View Full Version : How do I calculate the grounding conductor size????
March 6th, 2003, 11:25 AM
How do I calculate the grounding conductor size for a service panel.
I have a two hundred amp main panel with a new 125 amp service panel. This panel is fed with three TW-1 cables.
March 6th, 2003, 03:11 PM
YOu are a bit contradictory in terms in your post in my mind.
If you want to know what size grounding electrode conductor that must serve as that sole connection between your ground rod or metal water pipe being used as a grounding electrode then your 200 amp service per NEC Table 250.66 calls for a 4 awg copper wire unbroken from your metal water pipe if in direct contact with earth for 10 feet. A grounding electrode conductor from that 200 amp service panel to a ground rod would require a minimum conductor size of 6 awg copper wire again unbroken from end to end.
If you have a 125 amp sub panel, [this is where you throw me a bit, you said service panel but I suspect this 125 amp panel is a slave of a 200 amp main service rated panel] If this is the case then you would size the equipment grounding conductor by NEC Table 250.122 calling for a minimum equipment grounding conductor to be installed in the same cable or conduit as the feeders serving this 125 amp sub panel from that 200 amp main service panel grounding bar and sized no smaller than 6 awg copper equipment grounding conductor.
Hope this helps
March 7th, 2003, 07:55 PM
Thanks for the reply.

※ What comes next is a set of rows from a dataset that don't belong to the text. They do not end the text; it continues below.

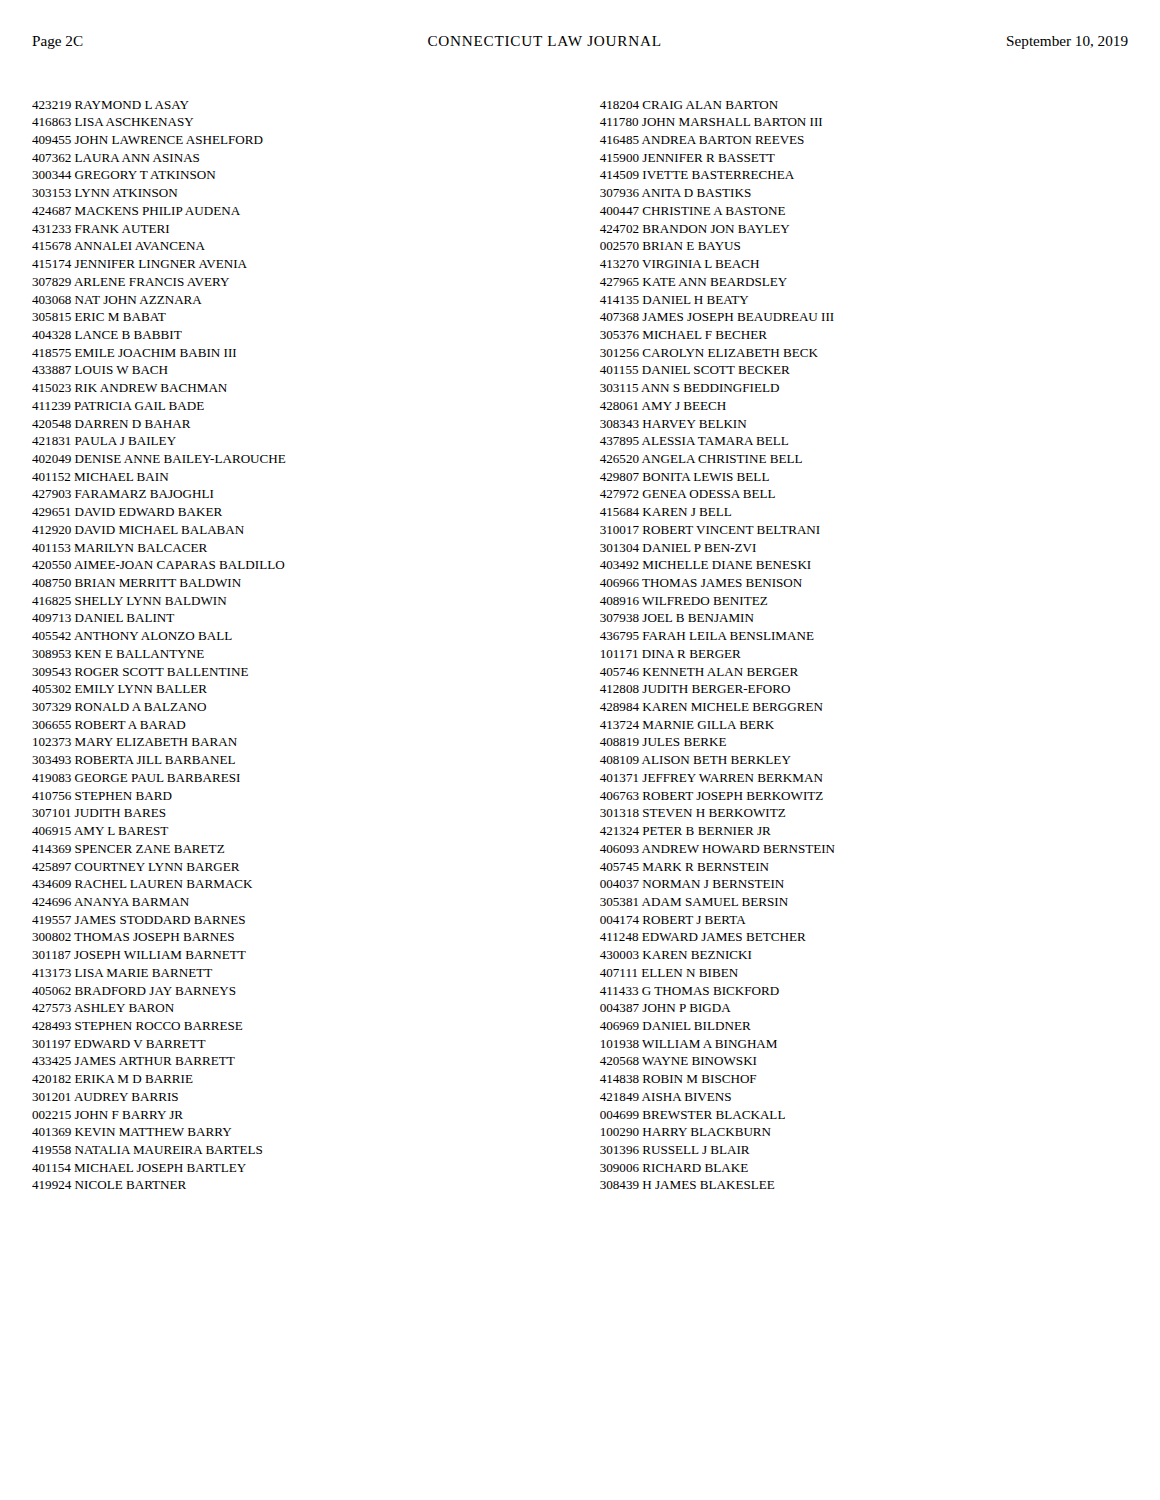Page 2C CONNECTICUT LAW JOURNAL September 10, 2019
423219 RAYMOND L ASAY
416863 LISA ASCHKENASY
409455 JOHN LAWRENCE ASHELFORD
407362 LAURA ANN ASINAS
300344 GREGORY T ATKINSON
303153 LYNN ATKINSON
424687 MACKENS PHILIP AUDENA
431233 FRANK AUTERI
415678 ANNALEI AVANCENA
415174 JENNIFER LINGNER AVENIA
307829 ARLENE FRANCIS AVERY
403068 NAT JOHN AZZNARA
305815 ERIC M BABAT
404328 LANCE B BABBIT
418575 EMILE JOACHIM BABIN III
433887 LOUIS W BACH
415023 RIK ANDREW BACHMAN
411239 PATRICIA GAIL BADE
420548 DARREN D BAHAR
421831 PAULA J BAILEY
402049 DENISE ANNE BAILEY-LAROUCHE
401152 MICHAEL BAIN
427903 FARAMARZ BAJOGHLI
429651 DAVID EDWARD BAKER
412920 DAVID MICHAEL BALABAN
401153 MARILYN BALCACER
420550 AIMEE-JOAN CAPARAS BALDILLO
408750 BRIAN MERRITT BALDWIN
416825 SHELLY LYNN BALDWIN
409713 DANIEL BALINT
405542 ANTHONY ALONZO BALL
308953 KEN E BALLANTYNE
309543 ROGER SCOTT BALLENTINE
405302 EMILY LYNN BALLER
307329 RONALD A BALZANO
306655 ROBERT A BARAD
102373 MARY ELIZABETH BARAN
303493 ROBERTA JILL BARBANEL
419083 GEORGE PAUL BARBARESI
410756 STEPHEN BARD
307101 JUDITH BARES
406915 AMY L BAREST
414369 SPENCER ZANE BARETZ
425897 COURTNEY LYNN BARGER
434609 RACHEL LAUREN BARMACK
424696 ANANYA BARMAN
419557 JAMES STODDARD BARNES
300802 THOMAS JOSEPH BARNES
301187 JOSEPH WILLIAM BARNETT
413173 LISA MARIE BARNETT
405062 BRADFORD JAY BARNEYS
427573 ASHLEY BARON
428493 STEPHEN ROCCO BARRESE
301197 EDWARD V BARRETT
433425 JAMES ARTHUR BARRETT
420182 ERIKA M D BARRIE
301201 AUDREY BARRIS
002215 JOHN F BARRY JR
401369 KEVIN MATTHEW BARRY
419558 NATALIA MAUREIRA BARTELS
401154 MICHAEL JOSEPH BARTLEY
419924 NICOLE BARTNER
418204 CRAIG ALAN BARTON
411780 JOHN MARSHALL BARTON III
416485 ANDREA BARTON REEVES
415900 JENNIFER R BASSETT
414509 IVETTE BASTERRECHEA
307936 ANITA D BASTIKS
400447 CHRISTINE A BASTONE
424702 BRANDON JON BAYLEY
002570 BRIAN E BAYUS
413270 VIRGINIA L BEACH
427965 KATE ANN BEARDSLEY
414135 DANIEL H BEATY
407368 JAMES JOSEPH BEAUDREAU III
305376 MICHAEL F BECHER
301256 CAROLYN ELIZABETH BECK
401155 DANIEL SCOTT BECKER
303115 ANN S BEDDINGFIELD
428061 AMY J BEECH
308343 HARVEY BELKIN
437895 ALESSIA TAMARA BELL
426520 ANGELA CHRISTINE BELL
429807 BONITA LEWIS BELL
427972 GENEA ODESSA BELL
415684 KAREN J BELL
310017 ROBERT VINCENT BELTRANI
301304 DANIEL P BEN-ZVI
403492 MICHELLE DIANE BENESKI
406966 THOMAS JAMES BENISON
408916 WILFREDO BENITEZ
307938 JOEL B BENJAMIN
436795 FARAH LEILA BENSLIMANE
101171 DINA R BERGER
405746 KENNETH ALAN BERGER
412808 JUDITH BERGER-EFORO
428984 KAREN MICHELE BERGGREN
413724 MARNIE GILLA BERK
408819 JULES BERKE
408109 ALISON BETH BERKLEY
401371 JEFFREY WARREN BERKMAN
406763 ROBERT JOSEPH BERKOWITZ
301318 STEVEN H BERKOWITZ
421324 PETER B BERNIER JR
406093 ANDREW HOWARD BERNSTEIN
405745 MARK R BERNSTEIN
004037 NORMAN J BERNSTEIN
305381 ADAM SAMUEL BERSIN
004174 ROBERT J BERTA
411248 EDWARD JAMES BETCHER
430003 KAREN BEZNICKI
407111 ELLEN N BIBEN
411433 G THOMAS BICKFORD
004387 JOHN P BIGDA
406969 DANIEL BILDNER
101938 WILLIAM A BINGHAM
420568 WAYNE BINOWSKI
414838 ROBIN M BISCHOF
421849 AISHA BIVENS
004699 BREWSTER BLACKALL
100290 HARRY BLACKBURN
301396 RUSSELL J BLAIR
309006 RICHARD BLAKE
308439 H JAMES BLAKESLEE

You are correct. i want to replace an existing main service panel and a sub panel.
The county inspector didn't give me the permit because I couldn't answer that question and I didn't know how to calculate the answer. I also told him my service drop wa #1 cable and he said that was not rated for 200 amp service. There are no markings on that cable but I measured it when I got home and it is 1/2 inch on the outside and the copper is about 3/8". From checking cable specs I believe its 1-0 cable. If this is true theni was in arror again
The cable to the exisiting sub panel is a TW-1 which he reported is not rated for 125 amps. From checking I found its rated at 135 amps. I did not tell him it was TW insulaton. in the end he said do more home work and come back.
He (the county inspected) reported that I would need two ground rods six feet apart in addition to the cold water ground. what I am confused about is how to connect them. I assume I would run two conduits from the panel to the ground rods, use 4 AWG cable connected to seperate lugs on the ground bar in the panel, connect the cable to the ground rods with acorn clamps and, use those ground straps that connect the pipe to the ground rod too. I am to bury these connections after the inspections. I will also run a #6 grounding connector between the main service panel and the 125 amp sub panel.
Am I doing the grounds correctly this way and are my cable sizes right?
By the way. The inspector (Miami-dade County) said they rarely give out home owners a permit for this typ of work. He said, anybody can do lights and outlets but this stuff you better know what you are doing. I have done a lot of electrical work for my company but it was all drawn up and told how to do. On my own I see its a different ball game.
Thanks for your help,
March 7th, 2003, 09:41 PM
Go to the following link. There you will find detailed explainations with pictures that should get you a long way toward learning the proper wiring methods to install a service. YOu sub panel is 125 amp rated you will need to separate the neutral and grounding bars in that sub panel. [this is different in your 200 amp main service there they must be married together]. You will need two hot wires, one neutral and one equipment grounding conductor inside the conduit or cable feeder serving that sub panel. The minimum hot wire size for 125 amps would be 2 awg copper or 1/0 awg aluminum. Be careful about local rules such as the two ground rods mentioned by your inspector. Also be careful about local rules pertaining to your serving power company.
Service read the folllowing link that should get you well on your way to having the right answers your inspector needs to hear you to understand.
Also you will most likely be required to defend your service size by providing a dwelling demand load calculation. A format to do this calculation may be found at the following link.
If you want more reading on electrical go to the top left corner of this forum and click that link to our opening page of our homewiringandmore web site. Click on the 2002 top right of that opening page to see a complete book published there on the subject of wiring dwellings etc. Also found on that main page of our web site look for wiring schematics for switches etc. shown in drawings from that link also on our main page of our web site.
Let us know if these chapters linked above helps you.